Be kind to the ecosystem by bringing biodegradable sunscreen, shampoo, conditioner and lotions. (Alba Botanica makes a highly rated sunscreen and Campsuds makes a multi-purpose cleaner that can be used as a shampoo, body wash or even dish cleaner.)
A small pair of binoculars can go a long way when trying to spot wildlife from the boat. (Bushnell Falcon makes some nice ones for under $30)
Limit plastic waste by bringing a reusable water bottle. (The Vapor Element Bottle is perfect for travel since it folds up into a tiny neat package when empty)
Bring the right pair of shoes. Light hiking shoes are necessary for some of the islands and water shoes are needed for the wet landings when the panga can’t bring you all the way to the shore or dock. A dual-purpose Keen style active shoe would work well. Also, bring a comfortable pair of deck shoes to wear while just hanging out on the boat.

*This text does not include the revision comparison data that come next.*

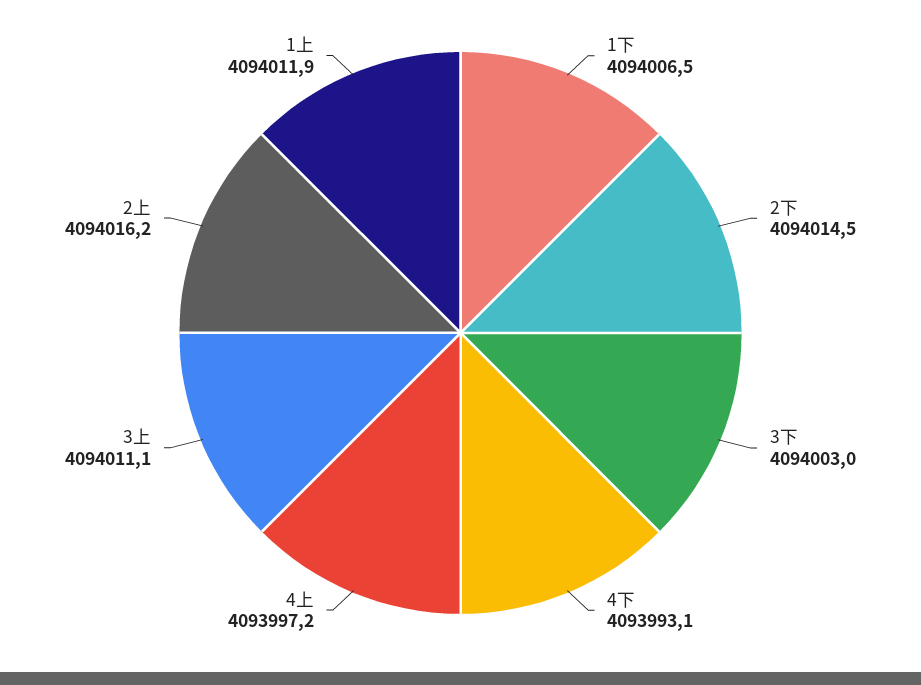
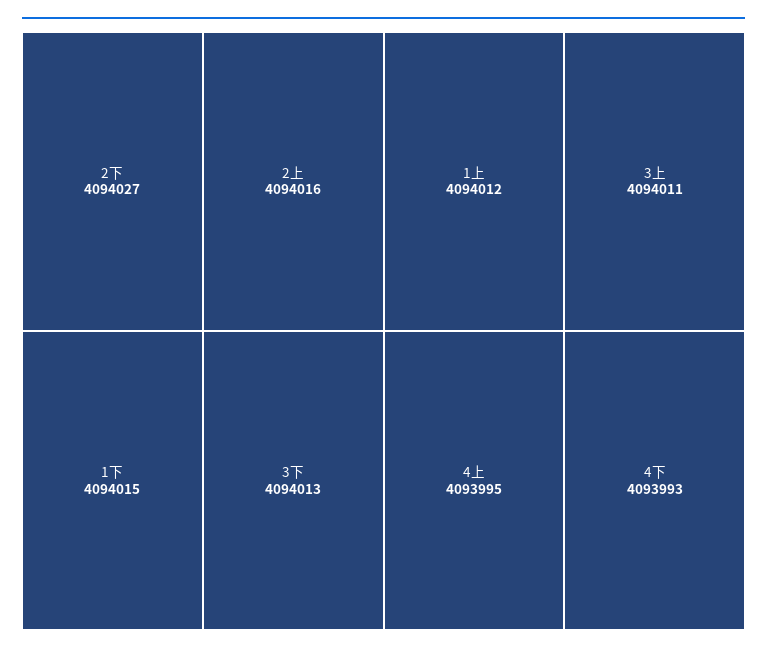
1下: 4094006.5 -> 4094015
2下: 4094014.5 -> 4094027
3下: 4094003 -> 4094013
4上: 4093997.2 -> 4093995

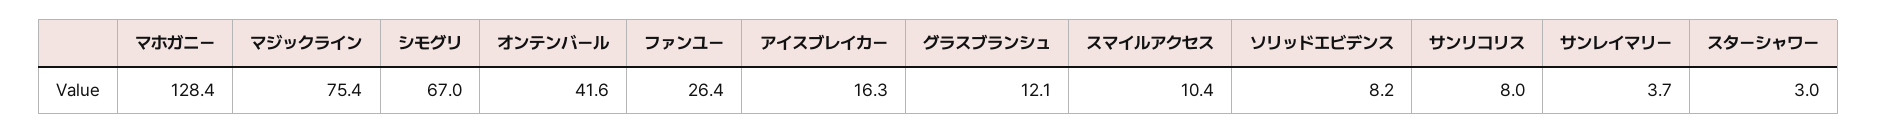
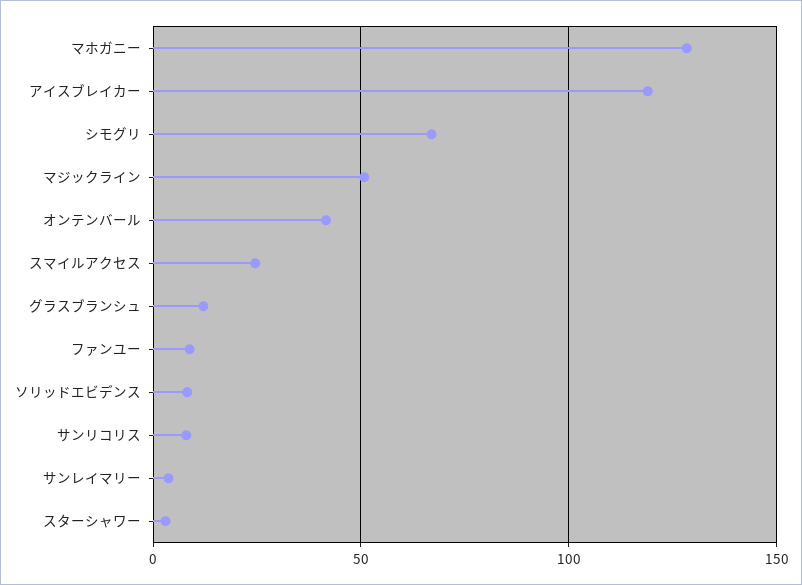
マジックライン: 75.4 -> 50
ファンユー: 26.4 -> 10
アイスブレイカー: 16.3 -> 120
スマイルアクセス: 10.4 -> 25

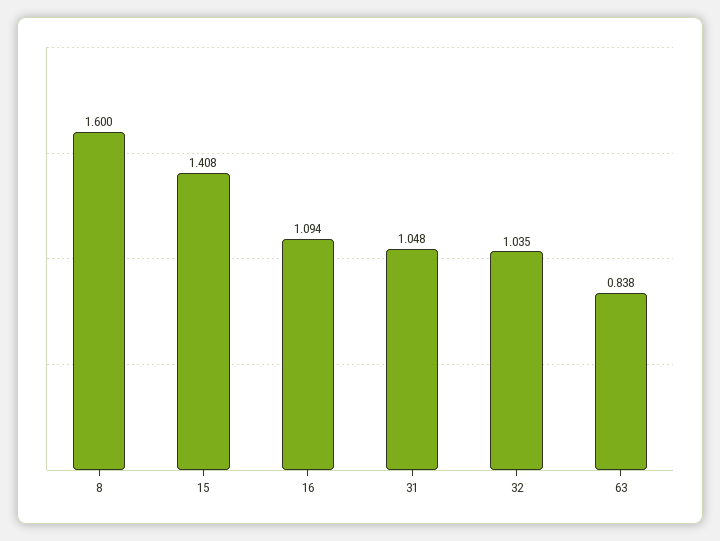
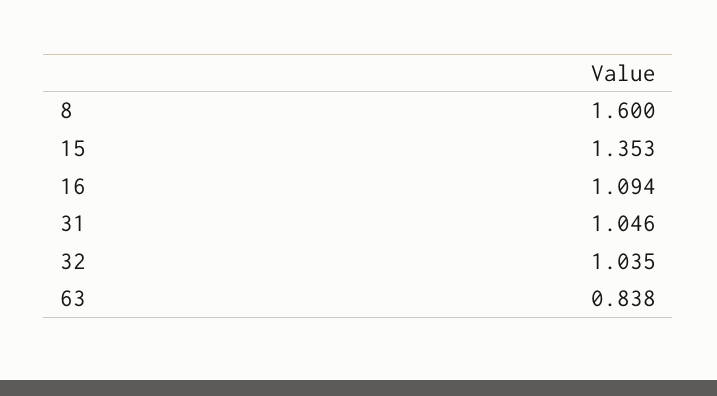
15: 1.408 -> 1.353
31: 1.048 -> 1.046

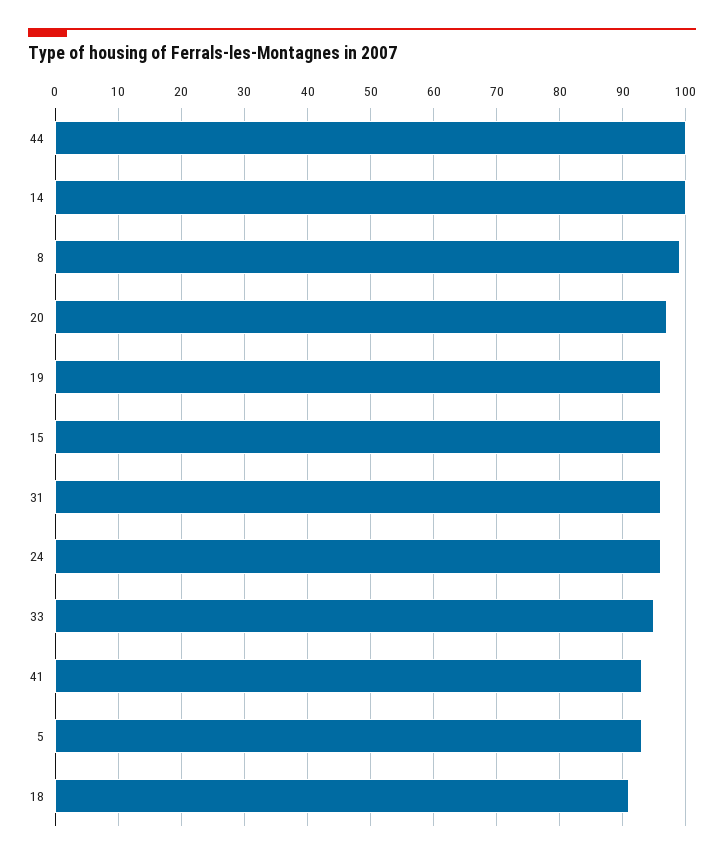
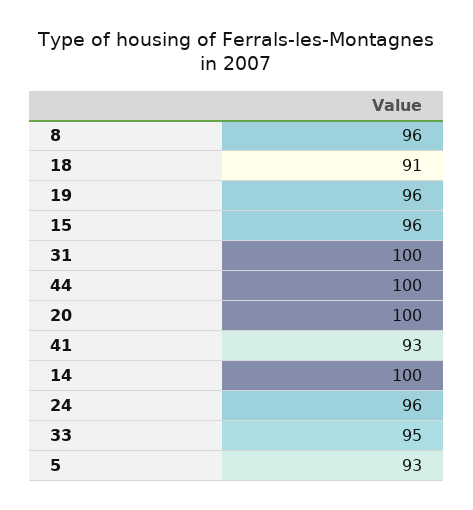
8: 99 -> 96
20: 97 -> 100
31: 96 -> 100

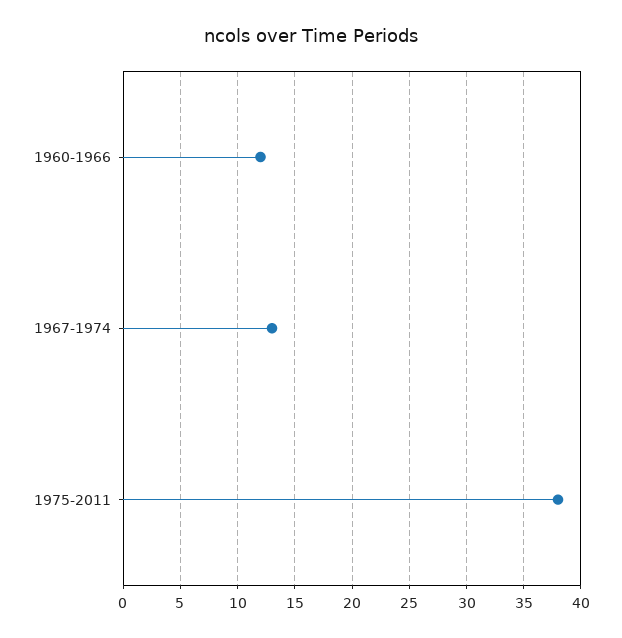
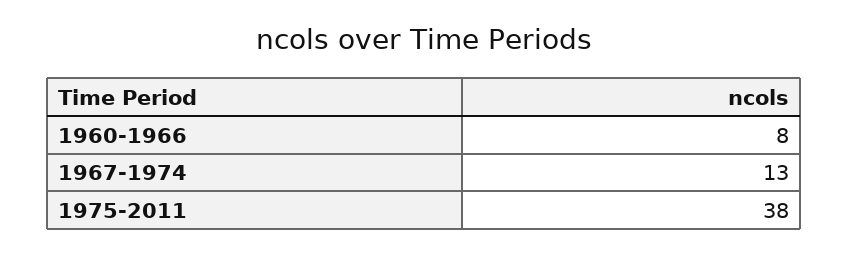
1960-1966: 12 -> 8

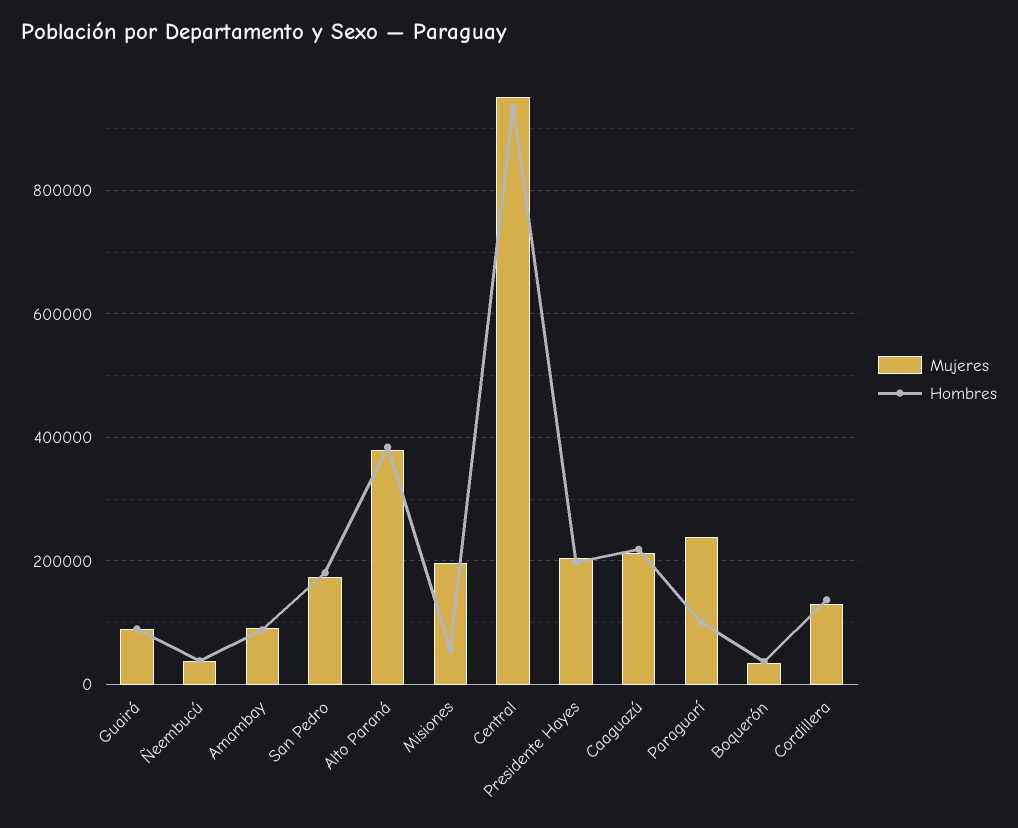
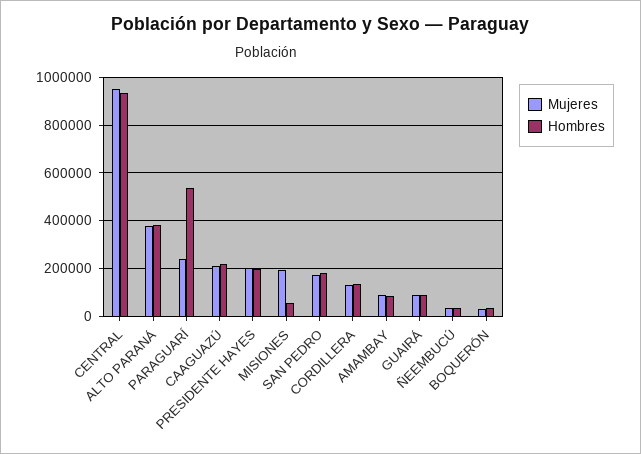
Hombres, Paraguarí: 100000 -> 550000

Don’t forget an underwater camera to capture the incredible marine life. I use a GoPro, but if you want a cheaper option just get an underwater case for your phone.
Most tours will provide snorkeling gear (masks, tube, fins and wet suit), but consider at least bringing your own mask. A properly fitted one can enhance your snorkel experience and lessen the chances of missing marine-life because of having to fiddle with your gear.
You can leave the makeup and blow dryers at home since you will most likely be in and out of the water several times per day.